Optimizing the properties of seashell ash powder based concrete using Response Surface Methodology

Cement serves as a crucial binder in concrete production. Cement consumption is projected to reach around 4.4 billion tons in 2020, up from approximately 1.6 billion tons in 2000. By 2050, it is expected to increase by 13 to 23%. The environmental impact of cement production is significant, as producing one ton of cement emits roughly 0.73 to 0.99 tons of carbon dioxide. The cement industry is responsible for about 7–8% of global CO₂ emissions and accounts for 26% of the world’s total CO₂ emissions. This study explores the feasibility of using seashell ash powder (composed mainly of calcium carbonate) as a partial cement replacement in concrete production. This study highlights the potential of seashell ash powder as a sustainable supplementary cementitious material, improving concrete workability and strength properties (Compression, flexural and split tensile) while promoting environmental sustainability through waste utilization.

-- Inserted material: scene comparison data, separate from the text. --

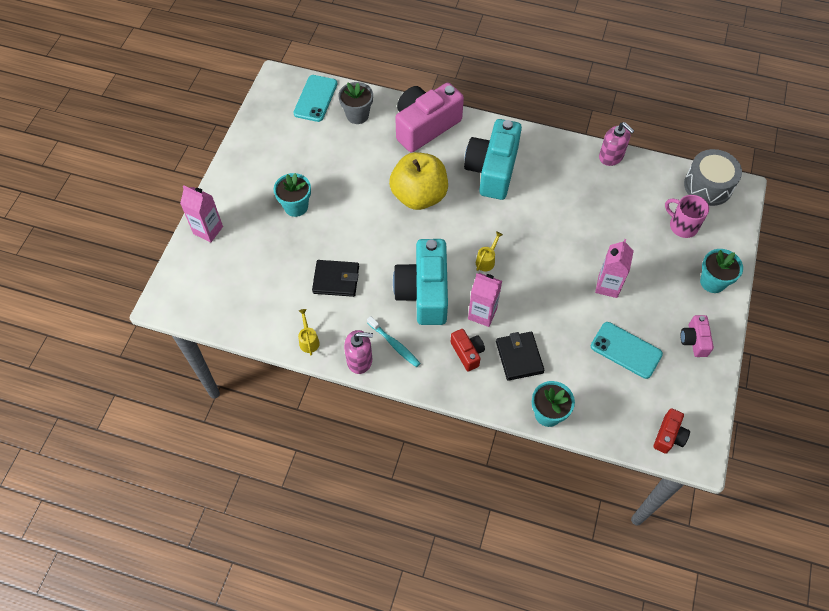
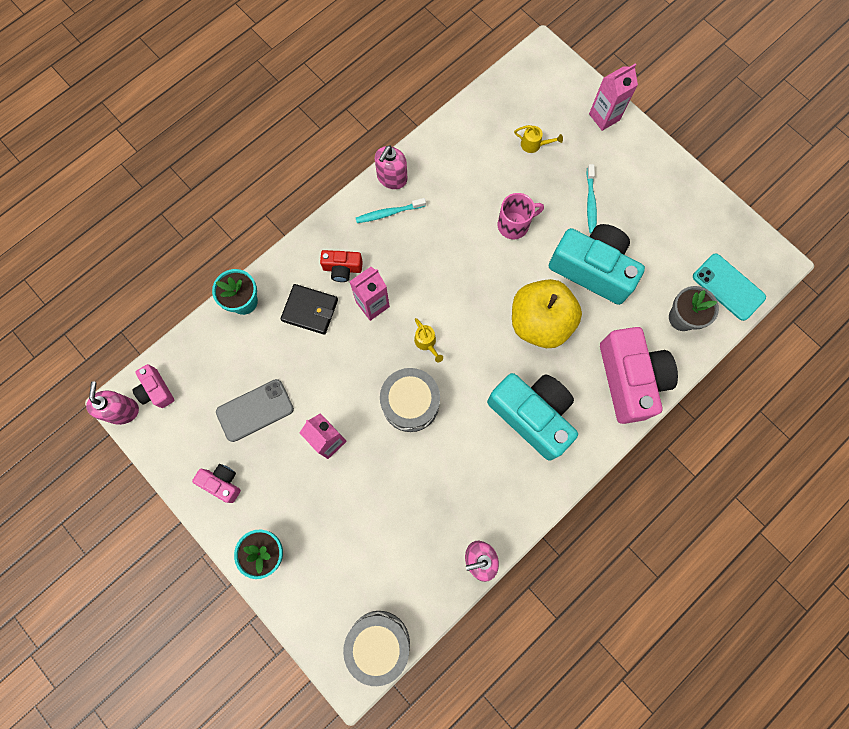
camera: 120 degrees right, 15 degrees up
(296, 206) = (590, 202): turquoise flower pot -> turquoise toothbrush
(308, 340) = (436, 147): yellow watering can -> yellow watering can (534, 145)
(336, 280) = (485, 198): black wallet -> none
(424, 292) = (426, 266): turquoise camera -> turquoise camera (592, 269)
(540, 247) = (410, 403): none -> grey drum
(626, 350) = (255, 410): turquoise phone -> grey phone
(669, 436) = (156, 390): red camera -> pink camera
(682, 226) = (347, 572): pink mug -> pink mug (514, 225)
(704, 452) = (122, 410): none -> pink soap dispenser

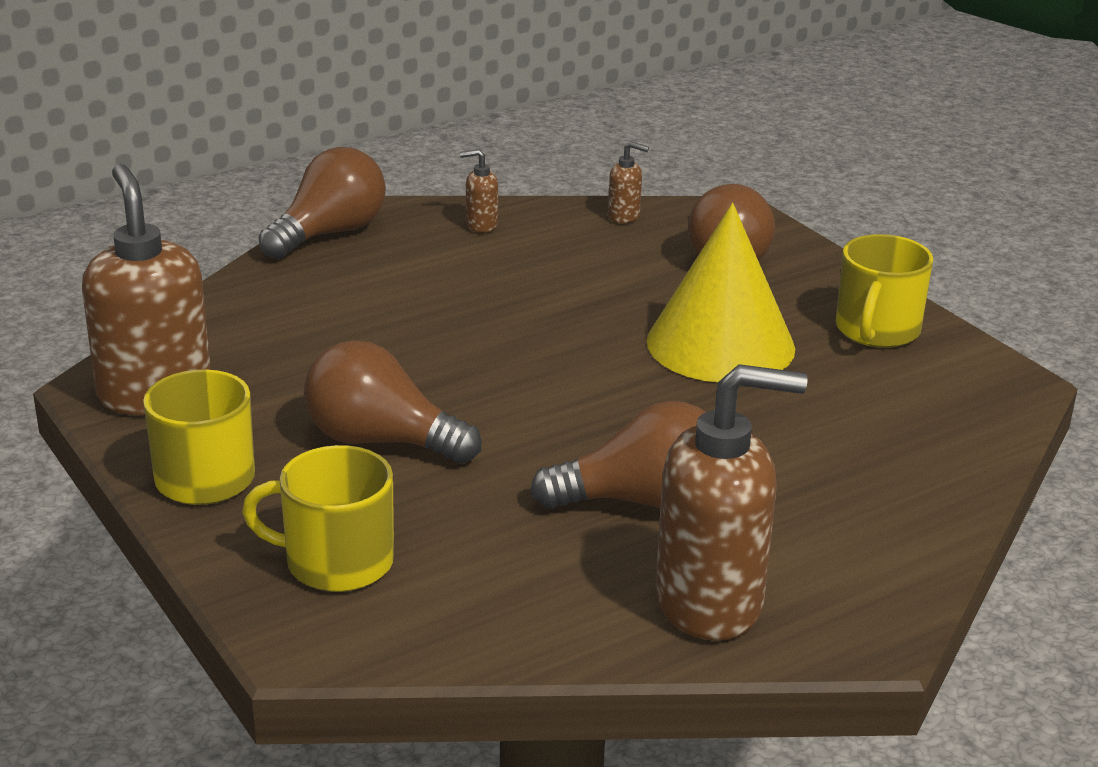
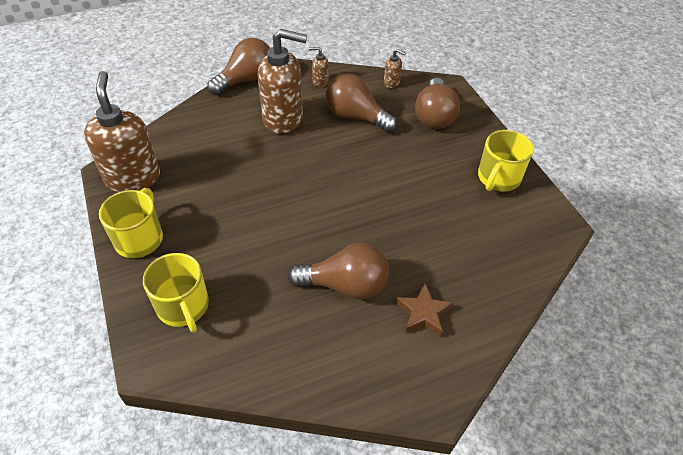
camera: 10 degrees right, 20 degrees up
(336, 562) = (183, 306): yellow mug -> yellow mug turned 135 degrees counterclockwise
(381, 441) = (229, 225): brown light bulb -> brown light bulb (356, 116)
(710, 602) = (359, 364): brown soap dispenser -> brown soap dispenser (283, 119)
(720, 344) = (415, 178): yellow cone -> none
(804, 523) = (423, 313): none -> brown star

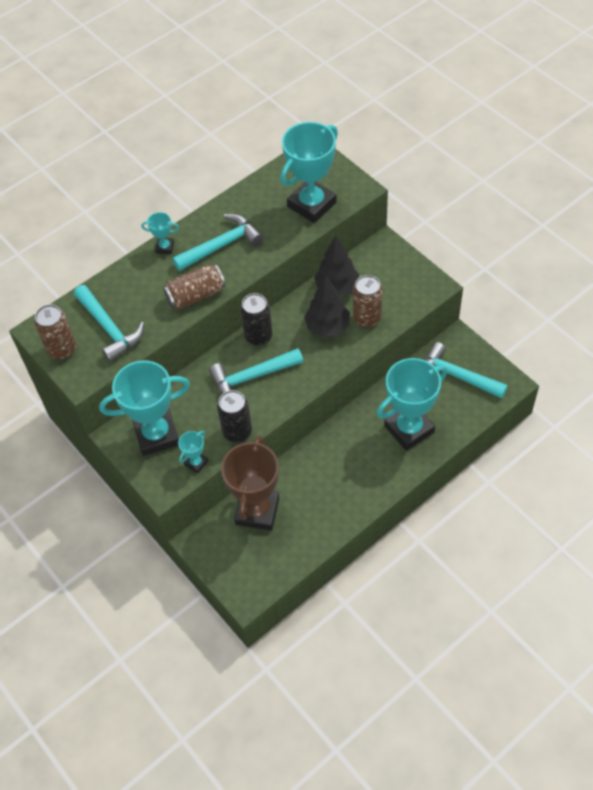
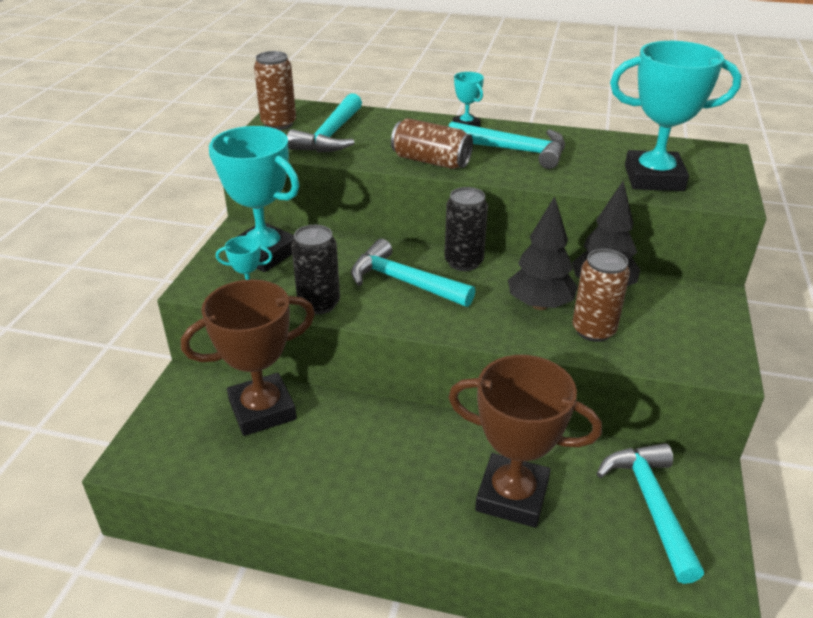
camera: 50 degrees right, 20 degrees down
(409, 429) = (512, 496): turquoise trophy -> brown trophy

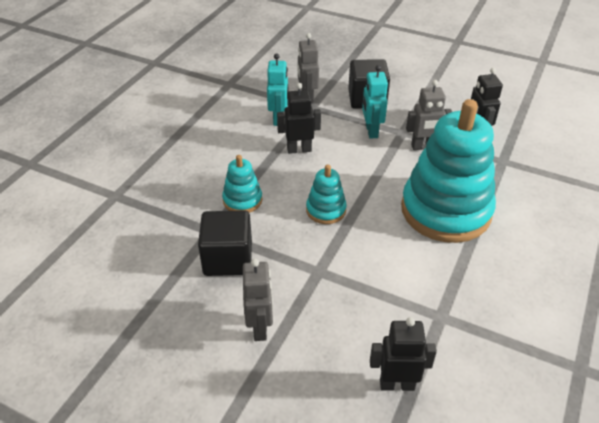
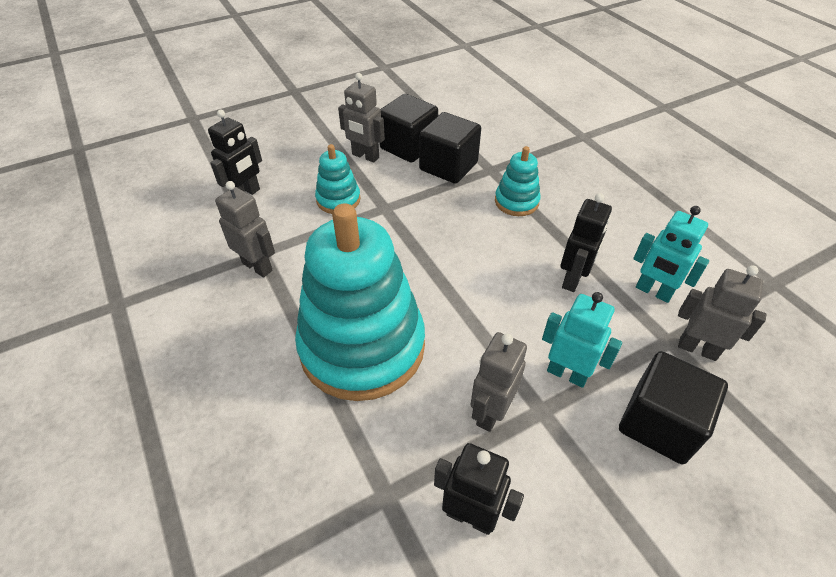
camera: 125 degrees right, 5 degrees up
(218, 303) = (408, 146): none -> black cube
(326, 210) = (453, 249): turquoise stacking toy -> turquoise stacking toy (338, 200)
(454, 307) = (257, 266): none -> grey robot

This study analyses the gap using Response Surface Methodology to optimize seashell ash powder ranging from 2 to 10% with different water-cement ratios ranging from 0.4 to 0.6. Results showed that higher seashell ash powder levels, combined with lower water-cement ratios, significantly enhanced compressive strength and workability. Optimal mix designs were identified, with the best composition featuring 10.94% seashell ash powder and a 0.52 water-cement ratio, achieving a desirability score of 68.81%.